The limitation of the K+/Cl- cotransporter is the [Cl-]i.

K+/Cl- cotransporter Na+/K+/2Cl- cotransporter

e.  Which transporter might help the cell overcome the limitation of the K+/Cl- cotransporter and how will this further affect the cell?

Answer: The cell can use the Cl-/HCO3- transporter to move Cl- into the cell, which would reestablish the Cl driving gradient for pushing K out. This would also result in HCO3- moving out of the cell, making the interior more acidic and the extracellular fluid more alkalotic. The key concept to understand is that the cell is able to utilize functional coupling of ion transporters to produce changes in the cell's environment.

15.  If [K]i is 125 mM and [K]o is 4 mM, what is the maximum value (and sign) of the membrane potential that could be expected to result from K+ flux? (Lect 25/3)

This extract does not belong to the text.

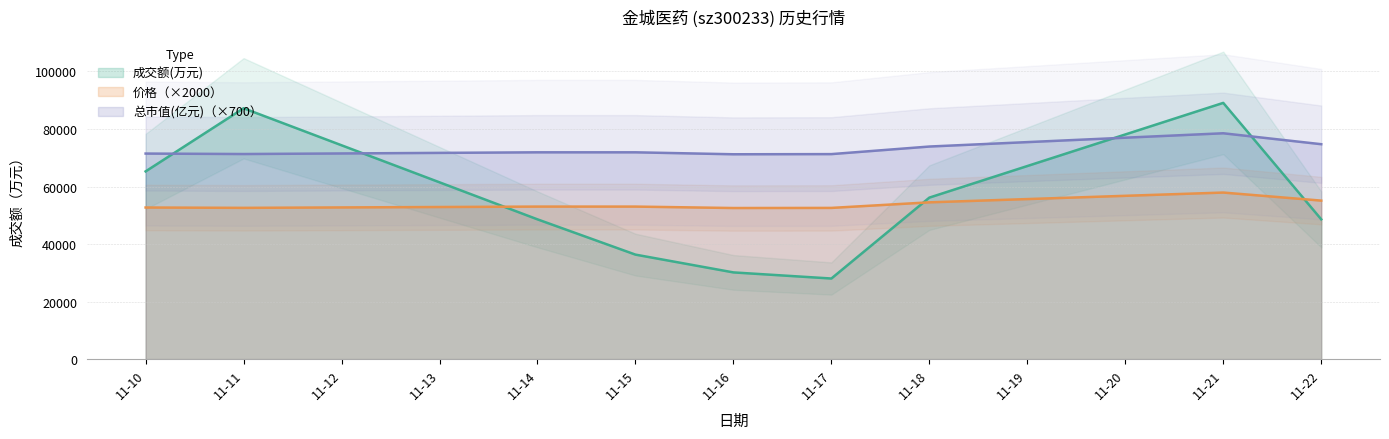

After their last crossing, which series has the higher values: 总市值(亿元)（×700） or 成交额(万元)?

总市值(亿元)（×700）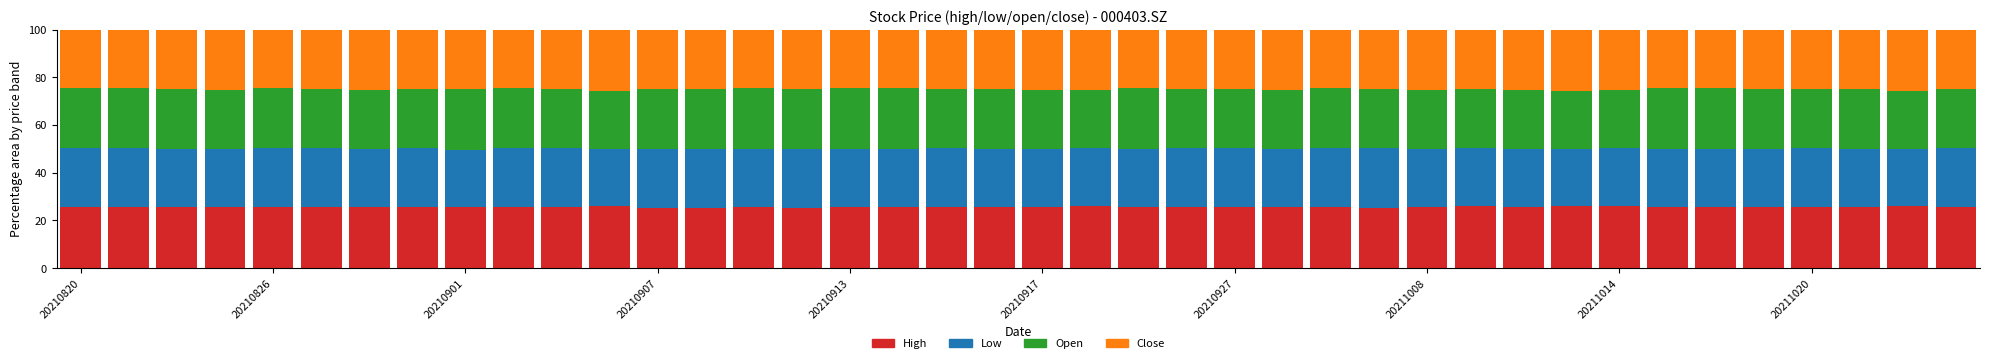

How many categories are shown in the chart?

40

Answer: -91 mV (EK=RT/ZF ln [K]o/[K]i)

If [Na]i is 15 mM and [Na]o is 150 mM, what is the maximum value and sign that the membrane potential might attain as a result of Na+ flux?

Answer: +61 mV

16.  Why is creatinine used as a marker substance for GFR determinations in clinical settings? (Lect 29/12) OR What are the advantages of using inulin instead of creatinine? Disadvantages? (Lect 29/11-12) Why is PAH (Para-amino Hippourate) used to measure Renal Plasma Flow? (Lect 29/11)

Answer: Creatinine is an endogenous substance, derived form the metabolism of creatine in skeletal muscle, that fulfills almost all of the requirements for a marker substance. Creatinine is released from muscle at a constant rate. This will result in a stable plasma concentration if it is also excreted at an equivalent rate. It is freely filterable, it is not metabolized, and is not reabsorbed once filtered. There is a small amount of tubular secretion that makes creatinine clearance a slight overestimation of the GFR. (This overestimate is only quantitatively significant at low levels of GFR).